Here’s another example from one of the most high-tech companies in the world: Amazon. We know that the company is experimenting with cashless “Amazon Go” convenience stores, where you just pick up goods and have the price debited from your Prime account through your mobile phone. This is the area where automation is most acute, and because we see it directly, we think it’s occurring throughout the economy.
But on a much larger scale, Amazon is turning to an old standby to reduce labor costs: outsourcing. Hundreds of thousands of Amazon’s 2.5 million third-party sellers are suspended from the site or dealing with problems at any one time. The entire process for dealing with this has been outsourced to low-wage countries like India and Costa Rica.
Elsewhere, Amazon has tens of thousands of (outsourced independent contractor) drivers delivering packages to people’s homes and their car trunks, and moving to one-day shipping has put more of them on the road. This is slower-productivity manual work, relative to staffing an Amazon Go store where customers stock up. It’s just not consistent with a claim of widespread automation.

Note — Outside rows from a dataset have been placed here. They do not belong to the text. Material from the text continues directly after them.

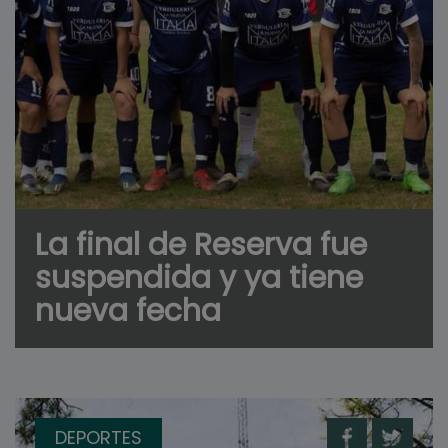
La final de Reserva fue
suspendida y ya tiene
nueva fecha
DEPORTES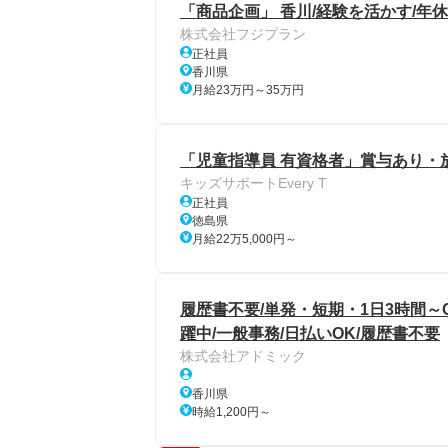
「商品企画」 香川/経験を活かす/年休
株式会社フジプラン
正社員
香川県
月給23万円～35万円
「児童指導員 有資格者」賞与あり・
キッズサポートEvery T
正社員
徳島県
月給22万5,000円～
履歴書不要/単発・短期・1日3時間～
躍中/一般事務/日払いOK/履歴書不要
株式会社アドミック
香川県
時給1,200円～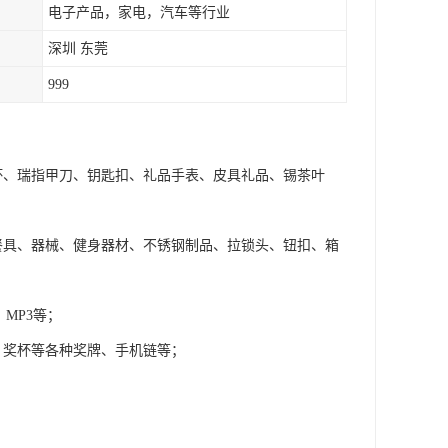
电子产品，家电，汽车等行业
深圳 东莞
999
杯、瑞指甲刀、钥匙扣、礼品手表、皮具礼品、锡茶叶
餐具、器械、健身器材、不锈钢制品、拉锁头、钮扣、箱
MP3等；
、奖杯等各种奖牌、手机链等；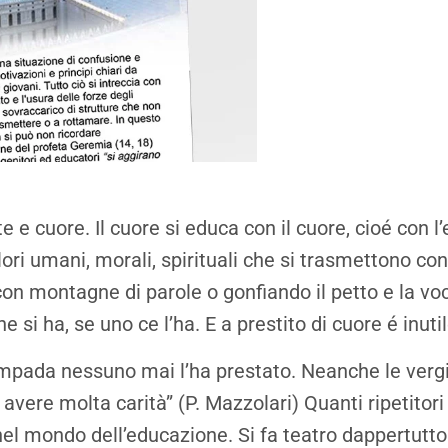
 e cuore. Il cuore si educa con il cuore, cioé con l
lori umani, morali, spirituali che si trasmettono co
 con montagne di parole o gonfiando il petto e la vo
he si ha, se uno ce l’ha. E a prestito di cuore é inut
lampada nessuno mai l’ha prestato. Neanche le verg
vere molta carità” (P. Mazzolari) Quanti ripetitori 
el mondo dell’educazione. Si fa teatro dappertutto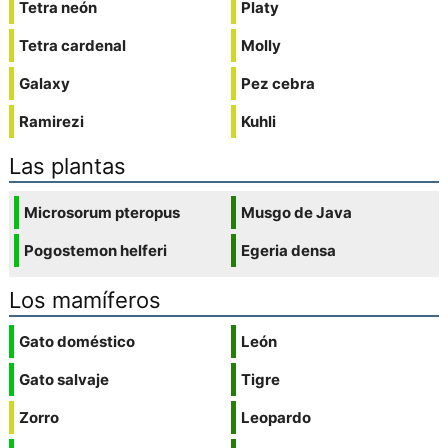
Tetra neón
Platy
Tetra cardenal
Molly
Galaxy
Pez cebra
Ramirezi
Kuhli
Las plantas
Microsorum pteropus
Musgo de Java
Pogostemon helferi
Egeria densa
Los mamíferos
Gato doméstico
León
Gato salvaje
Tigre
Zorro
Leopardo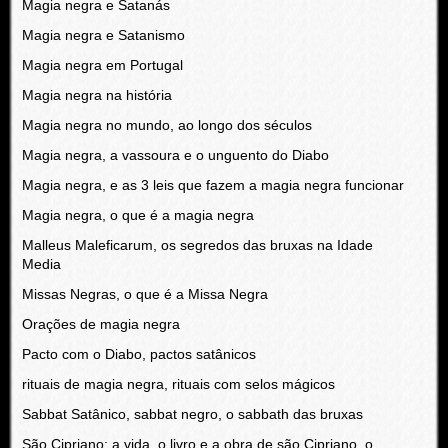
Magia negra e Satanás
Magia negra e Satanismo
Magia negra em Portugal
Magia negra na história
Magia negra no mundo, ao longo dos séculos
Magia negra, a vassoura e o unguento do Diabo
Magia negra, e as 3 leis que fazem a magia negra funcionar
Magia negra, o que é a magia negra
Malleus Maleficarum, os segredos das bruxas na Idade
Media
Missas Negras, o que é a Missa Negra
Orações de magia negra
Pacto com o Diabo, pactos satânicos
rituais de magia negra, rituais com selos mágicos
Sabbat Satânico, sabbat negro, o sabbath das bruxas
São Cipriano: a vida, o livro e a obra de são Cipriano, o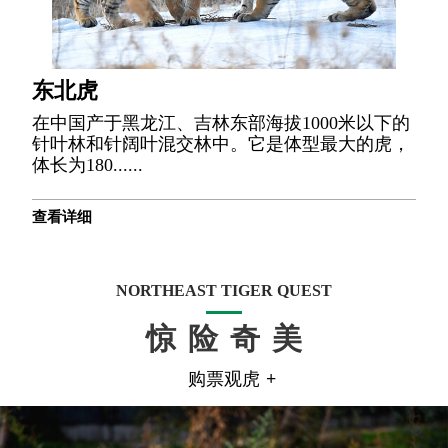
东北虎
在中国产于黑龙江、吉林东部海拔1000米以下的
针叶林和针阔叶混交林中。它是体型最大的虎，
体长为180......
查看详细
NORTHEAST TIGER QUEST
惊险奇美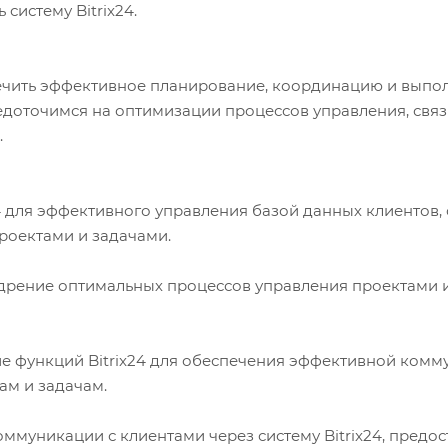
истему Bitrix24.
ечить эффективное планирование, координацию и выпол
редоточимся на оптимизации процессов управления, связ
.
4 для эффективного управления базой данных клиентов, 
роектами и задачами.
недрение оптимальных процессов управления проектами
ие функций Bitrix24 для обеспечения эффективной комм
ам и задачам.
коммуникации с клиентами через систему Bitrix24, пре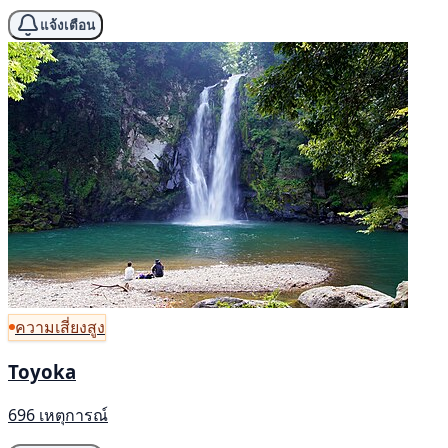
แจ้งเตือน
ความเสี่ยงสูง
Toyoka
696 เหตุการณ์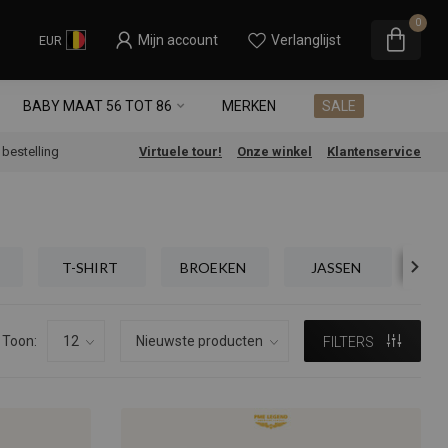
0
Mijn account
Verlanglijst
EUR
BABY MAAT 56 TOT 86
MERKEN
SALE
e bestelling
Virtuele tour!
Onze winkel
Klantenservice
T-SHIRT
BROEKEN
JASSEN
SC
Toon:
FILTERS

So why is overall productivity slowing? Is it trade policy, as Warren pointed out? Yes, outsourcing is a big part of the picture. But the real answer lies in something that Warren discussed later on in the debate: economic concentration.
If you are a dominant player in your market, you don’t need to invest in your business to maintain your share of customers. You “build a moat around your business,” as Warren Buffett is fond of saying, and that prevents competitors from crossing. This defeats the automation story by itself. Why would a dominant company invest in retooling equipment if it doesn’t need to? Especially as financial markets and executive compensation are guided by short-term profits, taking the capital expenditure hit to automate doesn’t seem necessary.
Indeed, the anomaly of the past few years, relatively unprecedented in economic history, is that investment remains relatively low while pre-tax profits have been at record highs. Incumbents don’t need to invest, and would-be competitors are afraid to, because they feel like it won’t be effective to dislodge the market leader. Investors are actually stumped about where to put their money, despite enormous social and economic problems throughout the country. It’s hard to get a return in a low-growth, low-investment, monopolistic economy.
This has created other ruptures in the social fabric as well, of course, in particular soaring inequality by class and by region, lower quality of service (why improve the product if it’s the only one on the shelf), and an economy dominated by financialization and short-term profits. This was also discussed last night, in a section that showed many candidates capable of tackling what’s truly holding down the economy. Sanders’s recent plan to establish market share thresholds for mergers, and Warren’s vows to break up large firms that distort markets, approaches the answer here. Public options and white-collar crime enforcement would also help. But it’s not a robot story; it’s an oligarch story.